Transcribed page contents
———
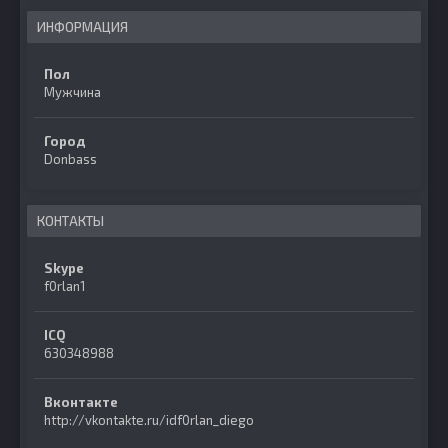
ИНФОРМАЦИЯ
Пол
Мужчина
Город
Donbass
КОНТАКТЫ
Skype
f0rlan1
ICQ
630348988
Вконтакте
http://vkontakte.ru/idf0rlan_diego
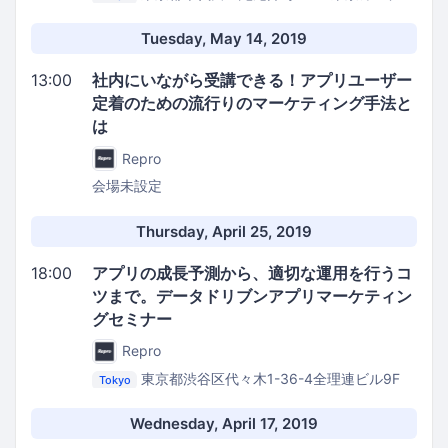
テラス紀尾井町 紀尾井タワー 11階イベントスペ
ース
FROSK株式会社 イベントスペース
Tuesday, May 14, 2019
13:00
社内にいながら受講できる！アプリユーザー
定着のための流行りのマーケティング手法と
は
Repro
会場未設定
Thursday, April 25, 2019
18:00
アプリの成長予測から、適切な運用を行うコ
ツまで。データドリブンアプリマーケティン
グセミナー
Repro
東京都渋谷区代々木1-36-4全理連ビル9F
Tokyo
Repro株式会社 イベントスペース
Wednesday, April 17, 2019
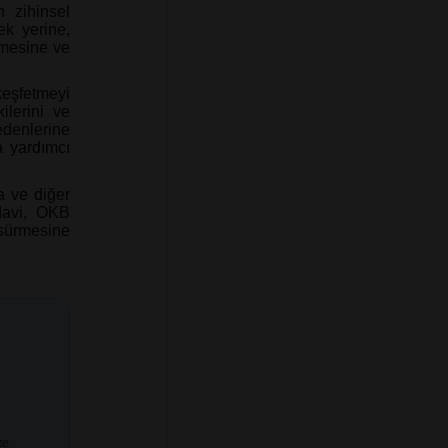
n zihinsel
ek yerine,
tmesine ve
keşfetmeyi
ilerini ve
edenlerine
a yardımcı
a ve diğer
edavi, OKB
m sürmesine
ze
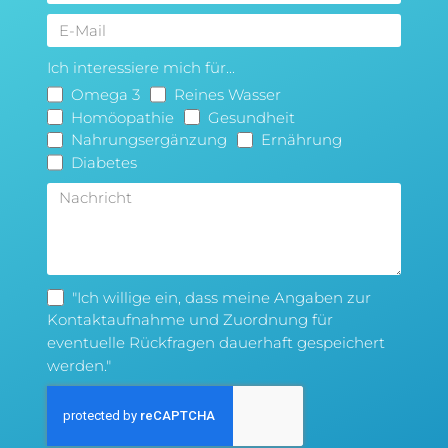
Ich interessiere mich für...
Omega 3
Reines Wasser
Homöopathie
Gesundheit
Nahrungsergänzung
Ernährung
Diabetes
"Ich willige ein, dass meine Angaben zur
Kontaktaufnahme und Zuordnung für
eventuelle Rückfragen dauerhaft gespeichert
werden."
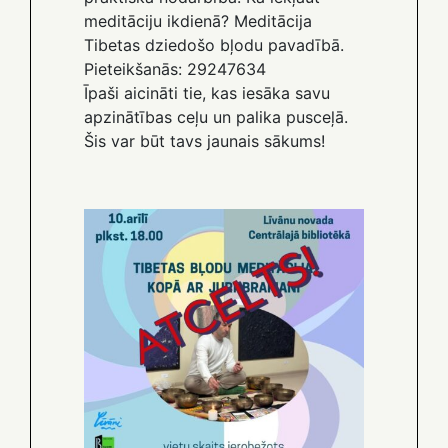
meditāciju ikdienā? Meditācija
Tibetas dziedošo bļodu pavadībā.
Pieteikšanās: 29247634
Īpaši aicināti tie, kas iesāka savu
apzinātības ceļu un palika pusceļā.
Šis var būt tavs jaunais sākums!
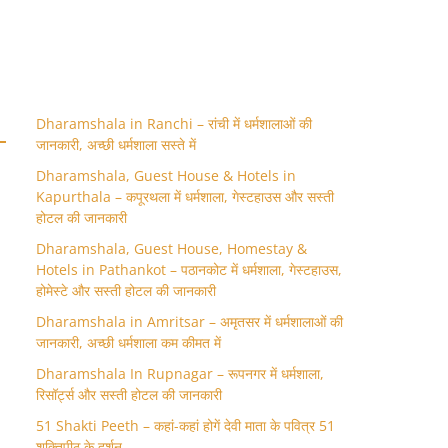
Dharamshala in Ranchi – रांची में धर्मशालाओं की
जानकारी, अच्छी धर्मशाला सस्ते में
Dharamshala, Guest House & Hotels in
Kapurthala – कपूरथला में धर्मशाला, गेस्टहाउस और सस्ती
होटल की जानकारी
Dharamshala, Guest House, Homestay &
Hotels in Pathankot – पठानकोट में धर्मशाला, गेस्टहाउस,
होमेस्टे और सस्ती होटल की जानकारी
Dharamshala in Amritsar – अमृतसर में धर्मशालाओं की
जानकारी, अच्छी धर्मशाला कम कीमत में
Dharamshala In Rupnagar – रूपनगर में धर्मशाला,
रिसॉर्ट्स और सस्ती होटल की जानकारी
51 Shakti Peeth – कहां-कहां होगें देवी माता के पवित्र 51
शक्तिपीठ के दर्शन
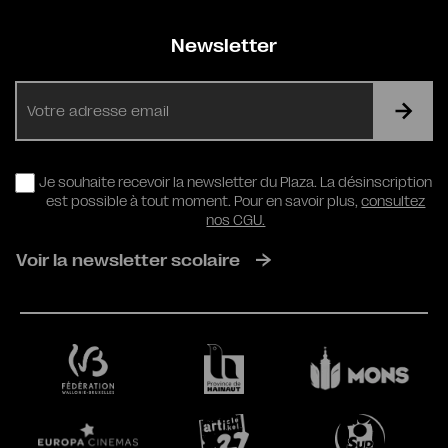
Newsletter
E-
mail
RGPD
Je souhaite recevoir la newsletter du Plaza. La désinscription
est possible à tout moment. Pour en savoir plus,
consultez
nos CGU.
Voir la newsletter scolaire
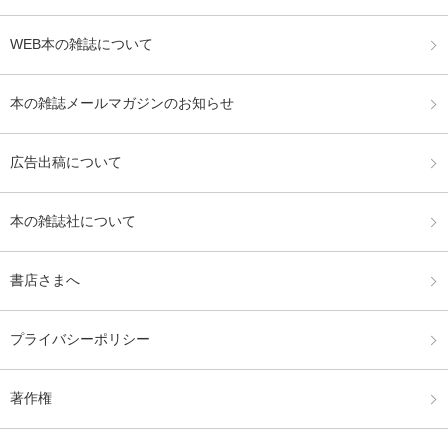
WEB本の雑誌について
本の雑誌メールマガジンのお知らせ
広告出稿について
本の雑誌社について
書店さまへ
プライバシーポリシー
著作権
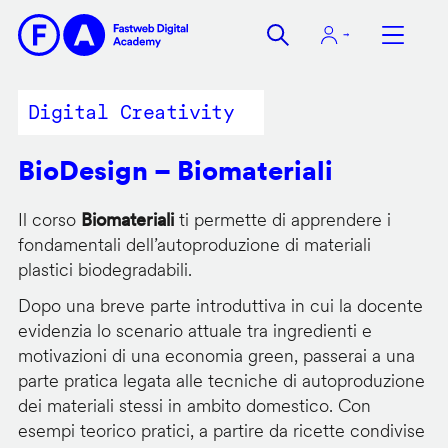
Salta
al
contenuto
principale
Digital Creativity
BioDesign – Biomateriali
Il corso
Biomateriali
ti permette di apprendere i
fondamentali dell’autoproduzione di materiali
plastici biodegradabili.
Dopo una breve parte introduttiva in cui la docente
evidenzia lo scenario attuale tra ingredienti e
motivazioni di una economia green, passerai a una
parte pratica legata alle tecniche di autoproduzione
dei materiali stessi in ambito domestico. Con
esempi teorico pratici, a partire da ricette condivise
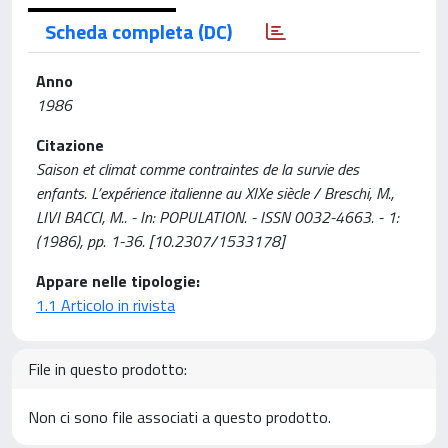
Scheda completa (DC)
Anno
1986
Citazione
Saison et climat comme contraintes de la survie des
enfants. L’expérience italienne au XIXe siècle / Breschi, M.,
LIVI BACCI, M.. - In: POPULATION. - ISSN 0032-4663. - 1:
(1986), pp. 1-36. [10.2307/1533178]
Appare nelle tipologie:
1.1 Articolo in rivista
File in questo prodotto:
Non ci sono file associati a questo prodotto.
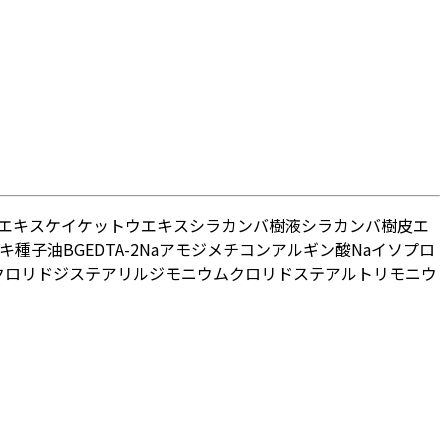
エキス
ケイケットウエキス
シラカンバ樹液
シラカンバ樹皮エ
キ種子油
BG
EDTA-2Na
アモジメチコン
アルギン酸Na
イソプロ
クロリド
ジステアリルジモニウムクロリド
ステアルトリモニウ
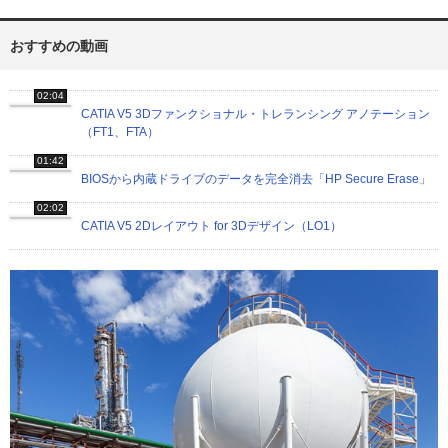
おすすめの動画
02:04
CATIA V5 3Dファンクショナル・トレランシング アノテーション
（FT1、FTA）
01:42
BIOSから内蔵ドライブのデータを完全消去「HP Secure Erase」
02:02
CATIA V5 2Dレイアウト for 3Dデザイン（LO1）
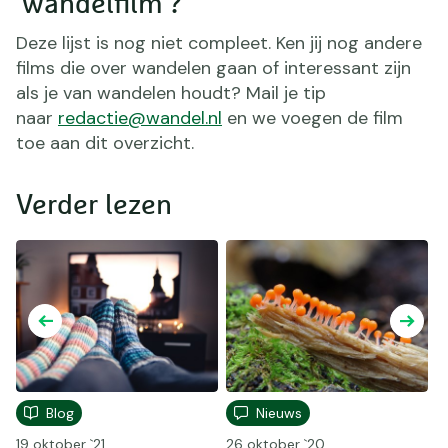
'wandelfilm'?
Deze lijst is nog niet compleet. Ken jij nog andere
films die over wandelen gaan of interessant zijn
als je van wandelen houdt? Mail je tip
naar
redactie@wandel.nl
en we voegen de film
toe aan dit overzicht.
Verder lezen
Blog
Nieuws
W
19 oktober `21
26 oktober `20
———
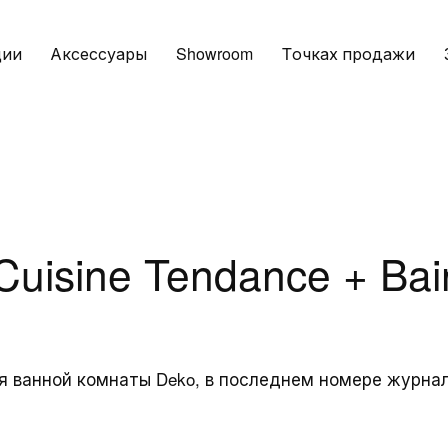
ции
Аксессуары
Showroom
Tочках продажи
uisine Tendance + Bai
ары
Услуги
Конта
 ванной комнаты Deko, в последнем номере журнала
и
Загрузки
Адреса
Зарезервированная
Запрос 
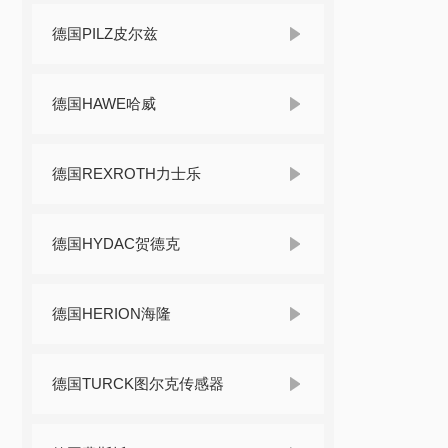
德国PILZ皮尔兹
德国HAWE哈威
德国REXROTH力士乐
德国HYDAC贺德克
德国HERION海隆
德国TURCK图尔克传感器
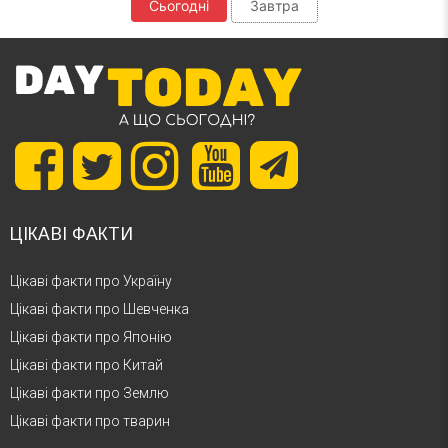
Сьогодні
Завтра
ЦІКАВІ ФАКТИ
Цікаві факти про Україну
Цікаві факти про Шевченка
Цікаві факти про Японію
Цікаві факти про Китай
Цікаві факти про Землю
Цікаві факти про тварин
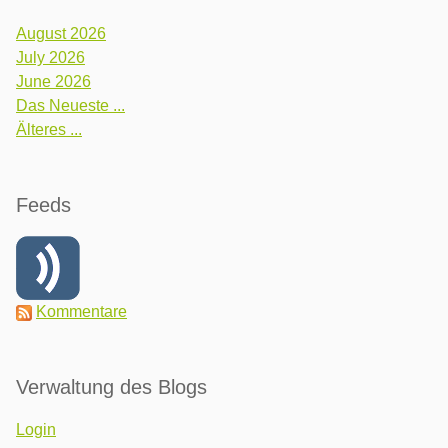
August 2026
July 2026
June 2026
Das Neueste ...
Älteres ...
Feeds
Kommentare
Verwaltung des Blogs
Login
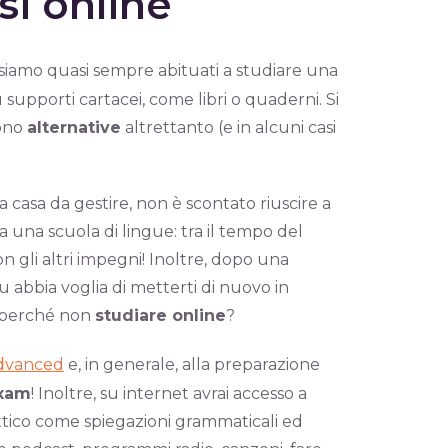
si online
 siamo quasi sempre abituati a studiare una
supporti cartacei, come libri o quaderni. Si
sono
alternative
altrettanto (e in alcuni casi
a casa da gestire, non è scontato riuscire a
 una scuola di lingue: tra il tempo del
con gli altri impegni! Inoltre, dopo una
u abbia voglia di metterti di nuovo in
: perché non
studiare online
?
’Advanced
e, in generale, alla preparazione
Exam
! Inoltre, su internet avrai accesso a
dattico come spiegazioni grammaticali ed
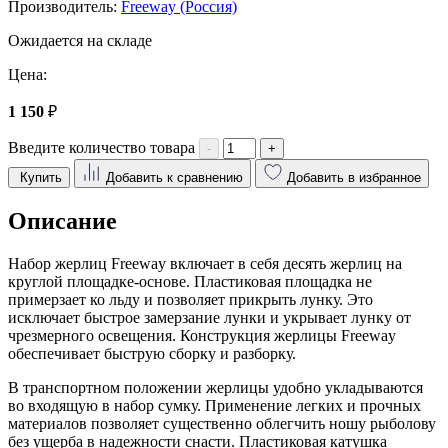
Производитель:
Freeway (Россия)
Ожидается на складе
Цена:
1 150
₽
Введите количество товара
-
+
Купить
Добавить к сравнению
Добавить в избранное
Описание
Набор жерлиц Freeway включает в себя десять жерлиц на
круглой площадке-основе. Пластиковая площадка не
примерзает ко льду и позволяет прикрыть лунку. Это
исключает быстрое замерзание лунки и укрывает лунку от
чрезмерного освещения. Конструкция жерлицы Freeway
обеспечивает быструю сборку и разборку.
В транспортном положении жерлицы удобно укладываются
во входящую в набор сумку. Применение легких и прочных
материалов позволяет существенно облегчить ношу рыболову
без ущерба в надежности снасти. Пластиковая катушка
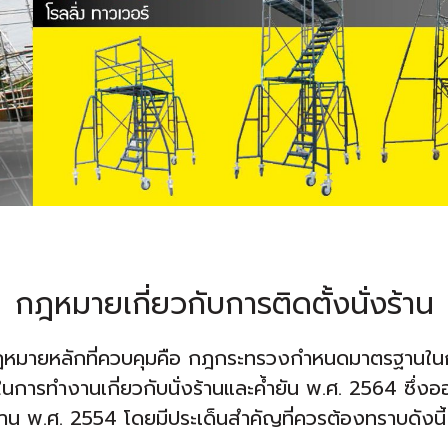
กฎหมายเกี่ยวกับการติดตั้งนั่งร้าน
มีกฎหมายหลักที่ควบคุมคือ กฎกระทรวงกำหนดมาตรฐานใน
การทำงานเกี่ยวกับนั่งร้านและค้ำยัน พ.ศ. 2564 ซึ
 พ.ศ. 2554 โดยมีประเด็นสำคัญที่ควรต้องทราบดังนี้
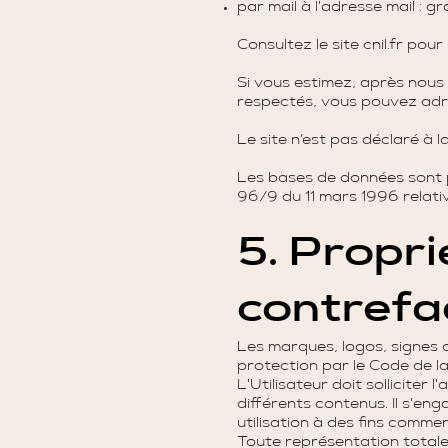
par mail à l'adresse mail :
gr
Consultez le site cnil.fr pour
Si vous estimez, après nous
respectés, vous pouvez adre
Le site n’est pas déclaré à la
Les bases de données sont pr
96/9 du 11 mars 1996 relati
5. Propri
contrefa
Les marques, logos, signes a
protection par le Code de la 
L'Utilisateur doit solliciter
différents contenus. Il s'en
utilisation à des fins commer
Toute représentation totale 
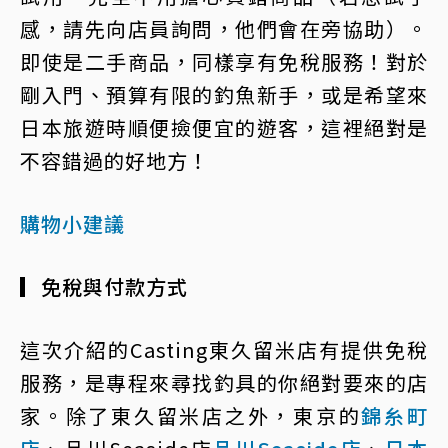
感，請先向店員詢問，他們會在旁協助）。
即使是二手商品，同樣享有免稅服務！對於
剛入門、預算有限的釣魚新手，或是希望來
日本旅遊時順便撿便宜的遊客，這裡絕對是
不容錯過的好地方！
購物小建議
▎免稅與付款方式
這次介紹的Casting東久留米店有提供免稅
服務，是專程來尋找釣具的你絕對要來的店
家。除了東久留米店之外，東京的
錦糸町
———
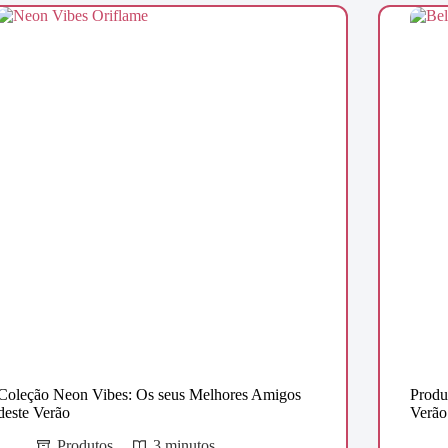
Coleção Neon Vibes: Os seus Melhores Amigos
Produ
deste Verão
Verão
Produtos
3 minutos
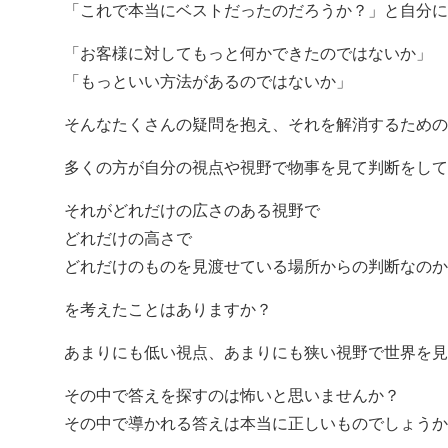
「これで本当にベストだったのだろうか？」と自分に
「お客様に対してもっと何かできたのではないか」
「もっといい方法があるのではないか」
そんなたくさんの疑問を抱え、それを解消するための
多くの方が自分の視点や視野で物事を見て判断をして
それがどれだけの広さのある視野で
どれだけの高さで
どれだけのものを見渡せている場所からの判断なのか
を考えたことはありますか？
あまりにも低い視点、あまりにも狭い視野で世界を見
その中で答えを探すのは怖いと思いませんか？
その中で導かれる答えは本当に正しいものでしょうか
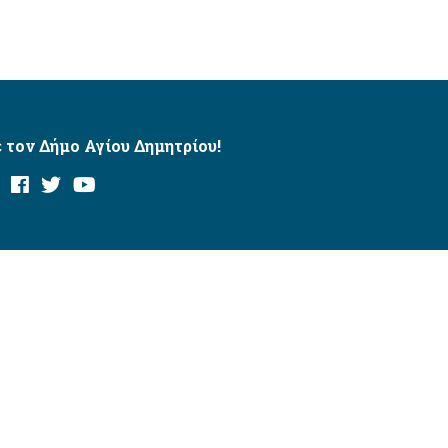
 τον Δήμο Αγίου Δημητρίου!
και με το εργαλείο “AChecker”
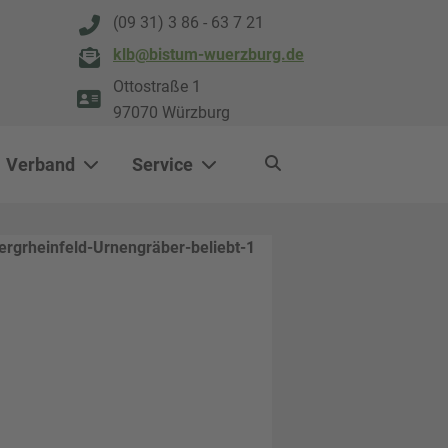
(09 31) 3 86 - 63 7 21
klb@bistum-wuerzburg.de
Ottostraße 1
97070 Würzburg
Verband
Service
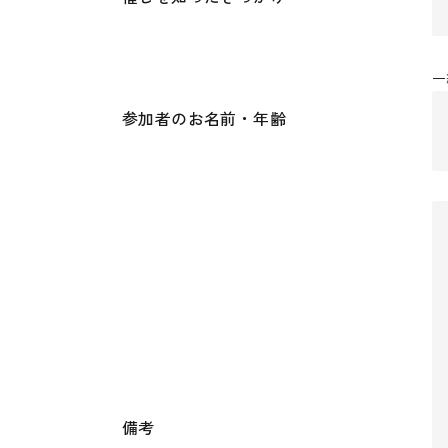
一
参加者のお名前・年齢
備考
———
EXERCISE BRIEF
Please gather every line of the material above that contains the string "лунку". Case counts.

EXERCISE RESULT
примерзает ко льду и позволяет прикрыть лунку. Это
исключает быстрое замерзание лунки и укрывает лунку от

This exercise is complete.